I think there is a real genuine desire from these scientists to mentor people. Think about the fact that you have a scientist who’s working full-time in the labs and on the bench and is also providing their own time to mentor these young budding scientists.
“It’s a pleasure to do so,” is what I continue to hear from these scientists, so I think it’s a combination of really having the best of the best here and having the right spirit to help enrich the next generation of scientists.
What marketing or advertising campaigns do you have planned?
We created a microsite for AbbVie in the Bay Area. The microsite is geotargeted to people who live and work in the Bay and who want to learn more about who we are.
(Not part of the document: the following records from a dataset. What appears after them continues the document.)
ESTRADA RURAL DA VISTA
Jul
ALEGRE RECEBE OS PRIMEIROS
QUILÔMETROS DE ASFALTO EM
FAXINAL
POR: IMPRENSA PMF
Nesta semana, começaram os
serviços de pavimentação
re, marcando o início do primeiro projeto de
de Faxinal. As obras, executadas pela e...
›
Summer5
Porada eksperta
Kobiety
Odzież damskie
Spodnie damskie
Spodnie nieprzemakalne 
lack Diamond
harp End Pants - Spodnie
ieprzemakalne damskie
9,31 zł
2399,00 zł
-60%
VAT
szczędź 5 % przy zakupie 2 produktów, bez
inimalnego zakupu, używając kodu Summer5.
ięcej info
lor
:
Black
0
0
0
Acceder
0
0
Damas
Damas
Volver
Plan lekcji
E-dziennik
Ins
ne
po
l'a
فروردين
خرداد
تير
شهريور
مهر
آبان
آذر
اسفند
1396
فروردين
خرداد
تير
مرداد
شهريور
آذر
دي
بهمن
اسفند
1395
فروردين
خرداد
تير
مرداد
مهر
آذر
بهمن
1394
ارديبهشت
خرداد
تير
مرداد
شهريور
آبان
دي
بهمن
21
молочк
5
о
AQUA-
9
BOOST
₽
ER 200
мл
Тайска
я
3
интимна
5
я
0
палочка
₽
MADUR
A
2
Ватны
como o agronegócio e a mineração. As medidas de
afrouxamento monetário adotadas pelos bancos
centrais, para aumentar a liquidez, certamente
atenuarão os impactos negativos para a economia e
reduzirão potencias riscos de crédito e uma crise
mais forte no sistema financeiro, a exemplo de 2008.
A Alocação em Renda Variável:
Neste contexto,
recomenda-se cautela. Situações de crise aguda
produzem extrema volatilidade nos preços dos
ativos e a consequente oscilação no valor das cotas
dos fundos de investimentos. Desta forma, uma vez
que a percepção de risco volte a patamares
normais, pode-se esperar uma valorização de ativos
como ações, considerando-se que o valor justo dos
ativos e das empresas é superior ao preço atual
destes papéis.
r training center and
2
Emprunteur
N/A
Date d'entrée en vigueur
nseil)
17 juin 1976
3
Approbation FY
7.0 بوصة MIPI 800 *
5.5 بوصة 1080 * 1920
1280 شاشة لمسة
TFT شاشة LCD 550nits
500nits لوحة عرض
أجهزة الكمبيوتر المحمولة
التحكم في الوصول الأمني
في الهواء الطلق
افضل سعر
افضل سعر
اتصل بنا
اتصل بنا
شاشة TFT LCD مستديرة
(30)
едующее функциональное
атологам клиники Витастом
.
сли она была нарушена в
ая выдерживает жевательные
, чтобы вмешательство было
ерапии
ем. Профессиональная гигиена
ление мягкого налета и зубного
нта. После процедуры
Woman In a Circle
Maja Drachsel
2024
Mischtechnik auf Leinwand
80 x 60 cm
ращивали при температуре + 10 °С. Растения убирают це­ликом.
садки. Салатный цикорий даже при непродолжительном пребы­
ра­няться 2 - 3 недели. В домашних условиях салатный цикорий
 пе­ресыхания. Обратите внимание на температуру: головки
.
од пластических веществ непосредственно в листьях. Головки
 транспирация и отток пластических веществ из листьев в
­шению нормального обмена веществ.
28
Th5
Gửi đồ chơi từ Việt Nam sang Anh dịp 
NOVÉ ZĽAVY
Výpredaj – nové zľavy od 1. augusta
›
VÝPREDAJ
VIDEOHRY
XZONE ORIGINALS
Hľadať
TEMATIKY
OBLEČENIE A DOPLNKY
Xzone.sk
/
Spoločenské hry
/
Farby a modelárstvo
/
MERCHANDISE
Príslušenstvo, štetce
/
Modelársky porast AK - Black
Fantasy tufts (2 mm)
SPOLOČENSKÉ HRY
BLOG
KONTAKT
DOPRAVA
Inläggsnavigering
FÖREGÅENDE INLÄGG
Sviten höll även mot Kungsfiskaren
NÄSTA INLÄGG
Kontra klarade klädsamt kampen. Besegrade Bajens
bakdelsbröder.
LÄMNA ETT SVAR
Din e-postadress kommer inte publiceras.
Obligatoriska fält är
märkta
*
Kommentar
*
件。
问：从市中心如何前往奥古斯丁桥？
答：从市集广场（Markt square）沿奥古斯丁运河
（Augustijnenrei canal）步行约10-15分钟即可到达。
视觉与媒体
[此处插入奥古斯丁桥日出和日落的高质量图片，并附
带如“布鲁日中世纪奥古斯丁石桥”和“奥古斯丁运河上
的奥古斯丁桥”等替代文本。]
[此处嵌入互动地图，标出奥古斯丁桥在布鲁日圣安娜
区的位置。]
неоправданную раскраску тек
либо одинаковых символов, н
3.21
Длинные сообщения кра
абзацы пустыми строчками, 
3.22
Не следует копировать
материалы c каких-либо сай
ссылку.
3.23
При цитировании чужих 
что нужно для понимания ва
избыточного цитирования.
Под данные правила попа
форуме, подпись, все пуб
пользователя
It includes a really cool virtual tour of this facility in two forms: self-guided, where you just go through the facility and you have some call-outs, hotspots for more information; and then also a guided version, where we had a guide narrate through the facility.
We then amplified those with a paid and organic social media campaign, geotargeted particularly to people in California.
How does the microsite and virtual tour help the AbbVie brand?
It helps strengthen the AbbVie brand and diversify it in the U.S., because AbbVie historically has been known as a Chicago-based institution. What we aim to do is to get recognition for AbbVie as a great place to work nationally and internationally, but particularly here in California because there is so much life sciences talent that’s here.
Secondly, what these tools aim to do is build AbbVie’s reputation in oncology and to localize that story, to give recognition to the fact that this facility in South San Francisco is almost entirely dedicated to oncology. And you see the oncology experience from beginning to end here, from early research discovery to commercialization.
What agencies have you worked with in the Bay Area?
I definitely would like to give a shout out to FleishmanHillard, our external communication agency. Fleishman designed our microsite and our virtual tour. They also helped us execute a really successful opening event in March. We had the mayor of South San Francisco here. We had press. We had a wonderful group of employees.
The other agency partner to give a shout-out to is Edelman. We worked with the Edelman San Francisco office on different forms of this AbbVie Bay Area story for the last couple of years. They have developed a very strong employee-engagement campaign so that the employees who are with us today really understand that they are part of a leading company.
Are there any campaigns you have planned that you haven’t launched?
Not necessarily because we feel strongly that we need to continue what we have been doing so that it has resonance. We have been in this new facility here for about a year, and as a PR professional, I would not recommend launching something new when you have just started building roots around the various campaign elements we have already launched.
What I see happening instead is that we just build on what we have been doing, so you will see more social media engagement and social media content that speaks to who we are here in the Bay and in California.